◆ **Required work**
In the records, rewrite the lines between the one containing "いて説明しており説得力に富む。とり" and the one containing "最後に取り上げるのが「廃棄物産業", inclusive, switching every "見える化" to "可視化". Output only those lines and leave everything else in them unchanged.

◆ **Material to process**
• • •

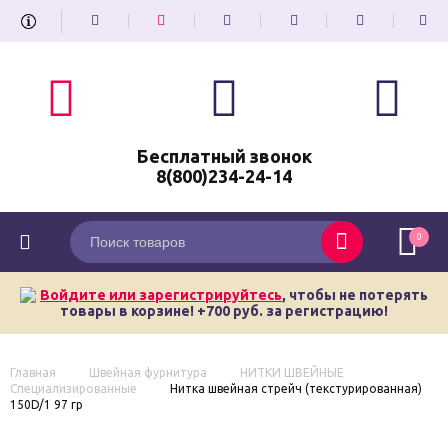
Бесплатный звонок
8(800)234-24-14
0
Войдите или зарегистрируйтесь
, чтобы не потерять
товары в корзине! +700 руб. за регистрацию!
Главная
Швейная фурнитура
НИТКИ ШВЕЙНЫЕ
Специализированные
Нитка швейная стрейч (текстурированная)
150D/1 97 гр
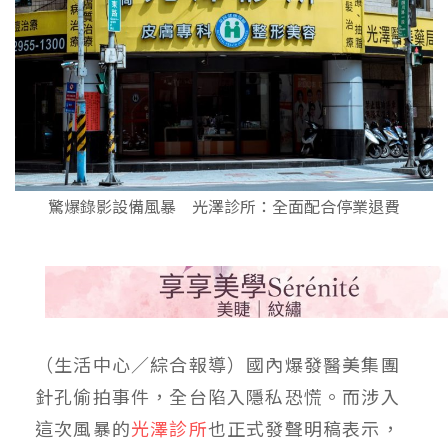
驚爆錄影設備風暴 光澤診所：全面配合停業退費
（生活中心／綜合報導）國內爆發醫美集團
針孔偷拍事件，全台陷入隱私恐慌。而涉入
這次風暴的
光澤診所
也正式發聲明稿表示，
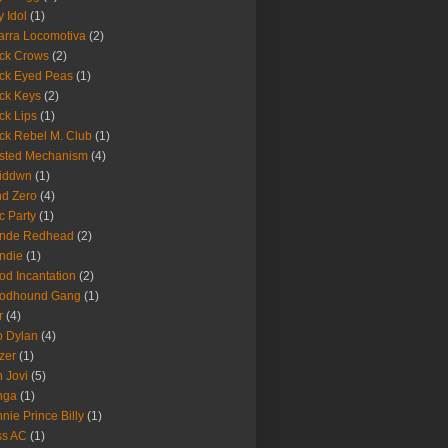
y Idol
(1)
arra Locomotiva
(2)
ck Crows
(2)
ck Eyed Peas
(1)
ck Keys
(2)
ck Lips
(1)
ck Rebel M. Club
(1)
sted Mechanism
(4)
eiddwn
(1)
nd Zero
(4)
c Party
(1)
onde Redhead
(2)
ndie
(1)
od Incantation
(2)
oodhound Gang
(1)
r
(4)
 Dylan
(4)
zer
(1)
 Jovi
(5)
nga
(1)
nie Prince Billy
(1)
ss AC
(1)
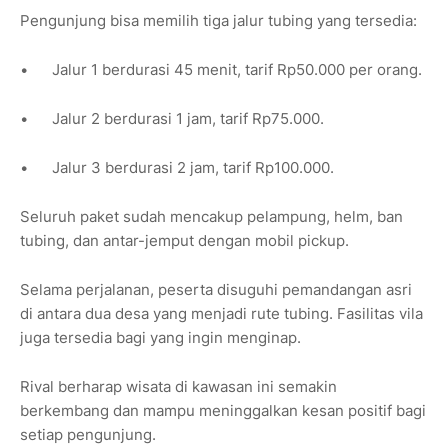
Pengunjung bisa memilih tiga jalur tubing yang tersedia:
•
Jalur 1 berdurasi 45 menit, tarif Rp50.000 per orang.
•
Jalur 2 berdurasi 1 jam, tarif Rp75.000.
•
Jalur 3 berdurasi 2 jam, tarif Rp100.000.
Seluruh paket sudah mencakup pelampung, helm, ban
tubing, dan antar-jemput dengan mobil pickup.
Selama perjalanan, peserta disuguhi pemandangan asri
di antara dua desa yang menjadi rute tubing. Fasilitas vila
juga tersedia bagi yang ingin menginap.
Rival berharap wisata di kawasan ini semakin
berkembang dan mampu meninggalkan kesan positif bagi
setiap pengunjung.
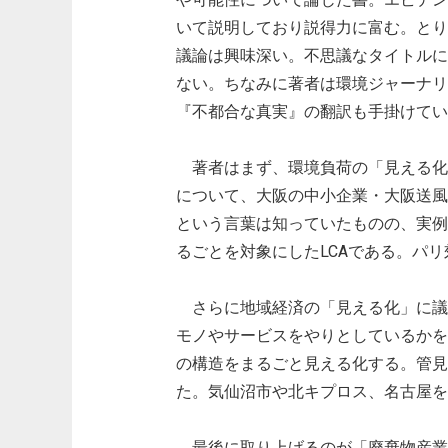
いて説明しており説得力に富む。とり
議論は興味深い。不思議なタイトルに
ない。ちなみに著者は環境ジャーナリ
『不都合な真実』の翻訳も手掛けてい
著者はまず、環境負荷の「見える化」について
について、大阪の中小企業・大阪送風
という言葉は知っていたものの、実例
るごとを対象にしたLCAである。パ
さらに地域経済の「見える化」に議
モノやサービスをやりとしているかを
の構造をまるごと見える化する。管見
た。気仙沼市や北キプロス、名古屋を
最後に取り上げるのが「廃棄物産業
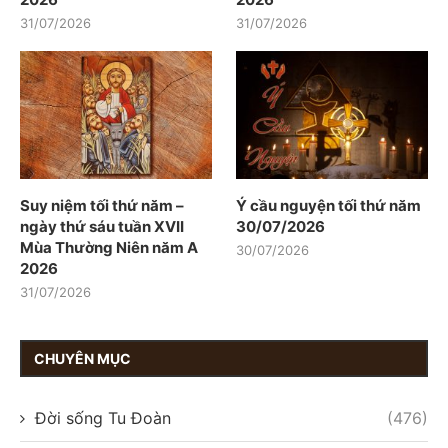
31/07/2026
31/07/2026
Suy niệm tối thứ năm –
Ý cầu nguyện tối thứ năm
ngày thứ sáu tuần XVII
30/07/2026
Mùa Thường Niên năm A
30/07/2026
2026
31/07/2026
CHUYÊN MỤC
Đời sống Tu Đoàn
(476)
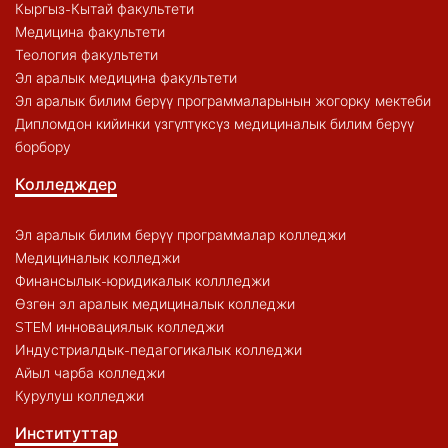
Кыргыз-Кытай факультети
Медицина факультети
Теология факультети
Эл аралык медицина факультети
Эл аралык билим берүү программаларынын жогорку мектеби
Дипломдон кийинки үзгүлтүксүз медициналык билим берүү
борбору
Колледждер
Эл аралык билим берүү программалар колледжи
Медициналык колледжи
Финансылык-юридикалык коллледжи
Өзгөн эл аралык медициналык колледжи
STEM инновациялык колледжи
Индустриалдык-педагогикалык колледжи
Айыл чарба колледжи
Курулуш колледжи
Институттар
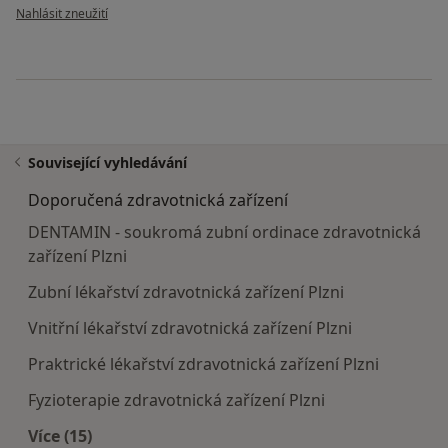
podle názoru uživatele K.K
Nahlásit zneužití
Související vyhledávání
Doporučená zdravotnická zařízení
DENTAMIN - soukromá zubní ordinace zdravotnická
zařízení Plzni
Zubní lékařství zdravotnická zařízení Plzni
Vnitřní lékařství zdravotnická zařízení Plzni
Praktrické lékařství zdravotnická zařízení Plzni
Fyzioterapie zdravotnická zařízení Plzni
Více (15)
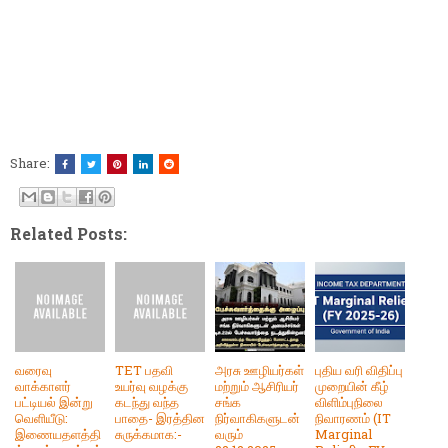
Share:
Related Posts:
வரைவு
TET பதவி
அரசு ஊழியர்கள்
புதிய வரி விதிப்பு
வாக்காளர்
உயர்வு வழக்கு
மற்றும் ஆசிரியர்
முறையின் கீழ்
பட்டியல் இன்று
கடந்து வந்த
சங்க
விளிம்புநிலை
வெளியீடு:
பாதை- இரத்தின
நிர்வாகிகளுடன்
நிவாரணம் (IT
இணையதளத்தி
சுருக்கமாக:-
வரும்
Marginal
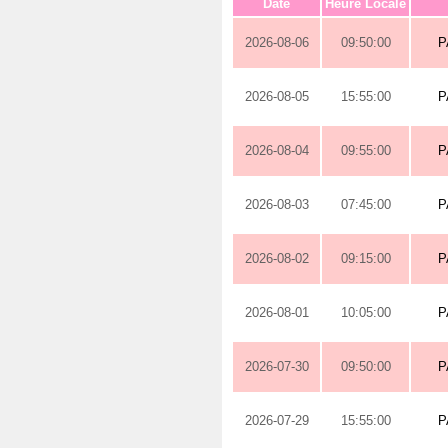
Date
Heure Locale
2026-08-06
09:50:00
P
2026-08-05
15:55:00
P
2026-08-04
09:55:00
P
2026-08-03
07:45:00
P
2026-08-02
09:15:00
P
2026-08-01
10:05:00
P
2026-07-30
09:50:00
P
2026-07-29
15:55:00
P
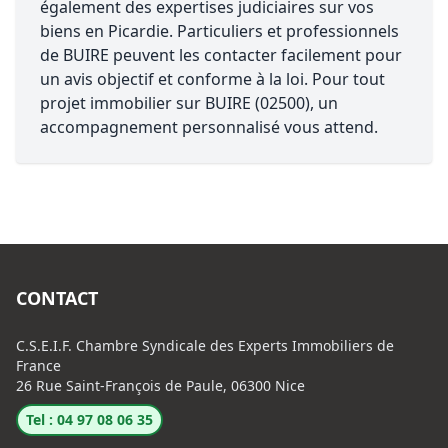
également des expertises judiciaires sur vos
biens en Picardie. Particuliers et professionnels
de BUIRE peuvent les contacter facilement pour
un avis objectif et conforme à la loi. Pour tout
projet immobilier sur BUIRE (02500), un
accompagnement personnalisé vous attend.
CONTACT
C.S.E.I.F. Chambre Syndicale des Experts Immobiliers de
France
26 Rue Saint-François de Paule, 06300 Nice
Tel : 04 97 08 06 35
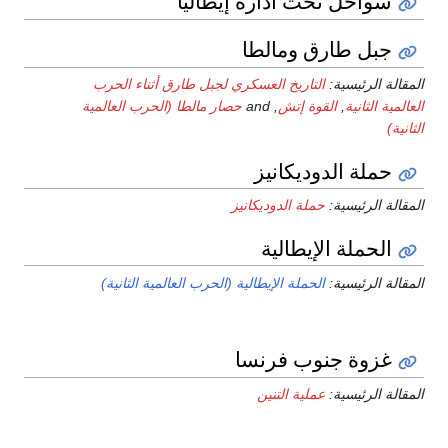
سواحل تحت ادارة إيطاليا
جبل طارق ومالطا
قالة الرئيسية:
التاريخ العسكري لجبل طارق أثناء الحرب
المية الثانية
,
القوة إتش
, and
حصار مالطا (الحرب العالمية
انية)
حملة الدوديكانيز
قالة الرئيسية:
حملة الدوديكانيز
الحملة الإيطالية
قالة الرئيسية:
الحملة الإيطالية (الحرب العالمية الثانية)
غزوة جنوب فرنسا
قالة الرئيسية:
عملية التنين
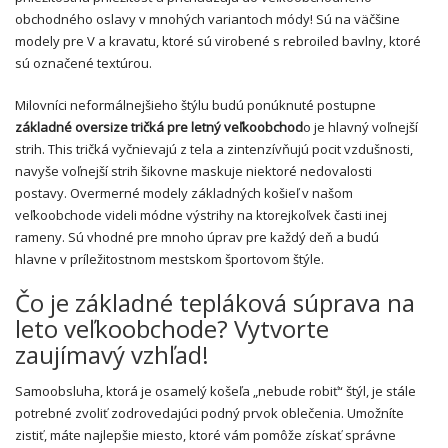
obchodného oslavy v mnohých variantoch módy! Sú na väčšine
modely pre V a kravatu, ktoré sú virobené s rebroiled bavlny, ktoré
sú označené textúrou.
Milovníci neformálnejšieho štýlu budú ponúknuté postupne
základné oversize tričká pre letný veľkoobchod
o je hlavný voľnejší
strih. This tričká vyčnievajú z tela a zintenzívňujú pocit vzdušnosti,
navyše voľnejší strih šikovne maskuje niektoré nedovalosti
postavy. Overmerné modely základných košieľ v našom
veľkoobchode videli módne výstrihy na ktorejkoľvek časti inej
rameny. Sú vhodné pre mnoho úprav pre každý deň a budú
hlavne v príležitostnom mestskom športovom štýle.
Čo je základné tepláková súprava na
leto veľkoobchode? Vytvorte
zaujímavý vzhľad!
Samoobsluha, ktorá je osamelý košeľa „nebude robiť“ štýl, je stále
potrebné zvoliť zodrovedajúci podný prvok oblečenia. Umožníte
zistiť, máte najlepšie miesto, ktoré vám pomôže získať správne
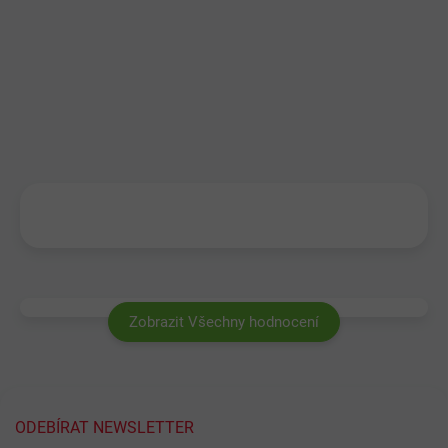
Zobrazit Všechny hodnocení
ODEBÍRAT NEWSLETTER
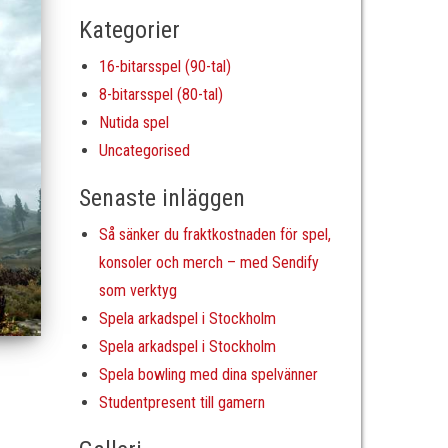
Kategorier
16-bitarsspel (90-tal)
8-bitarsspel (80-tal)
Nutida spel
Uncategorised
Senaste inläggen
Så sänker du fraktkostnaden för spel,
konsoler och merch – med Sendify
som verktyg
Spela arkadspel i Stockholm
Spela arkadspel i Stockholm
Spela bowling med dina spelvänner
Studentpresent till gamern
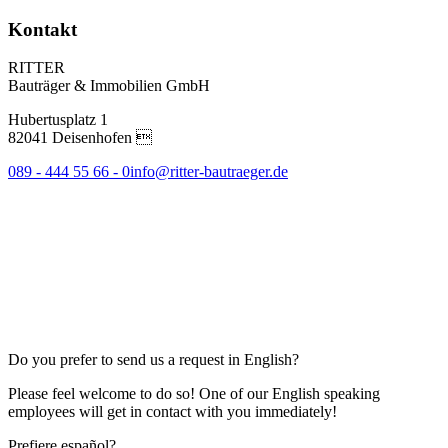
Kontakt
RITTER
Bauträger & Immobilien GmbH
Hubertusplatz 1
82041 Deisenhofen 
089 - 444 55 66 - 0
info@ritter-bautraeger.de
Do you prefer to send us a request in English?
Please feel welcome to do so! One of our English speaking
employees will get in contact with you immediately!
Prefiere español?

• • •

◆ **Answer to this task**
いて説明しており説得力に富む。とり
議論は興味深い。不思議なタイトルに
ない。ちなみに著者は環境ジャーナリ
『不都合な真実』の翻訳も手掛けてい
著者はまず、環境負荷の「可視化」について
について、大阪の中小企業・大阪送風
という言葉は知っていたものの、実例
るごとを対象にしたLCAである。パ
さらに地域経済の「可視化」に議
モノやサービスをやりとしているかを
の構造をまるごと可視化する。管見
た。気仙沼市や北キプロス、名古屋を
最後に取り上げるのが「廃棄物産業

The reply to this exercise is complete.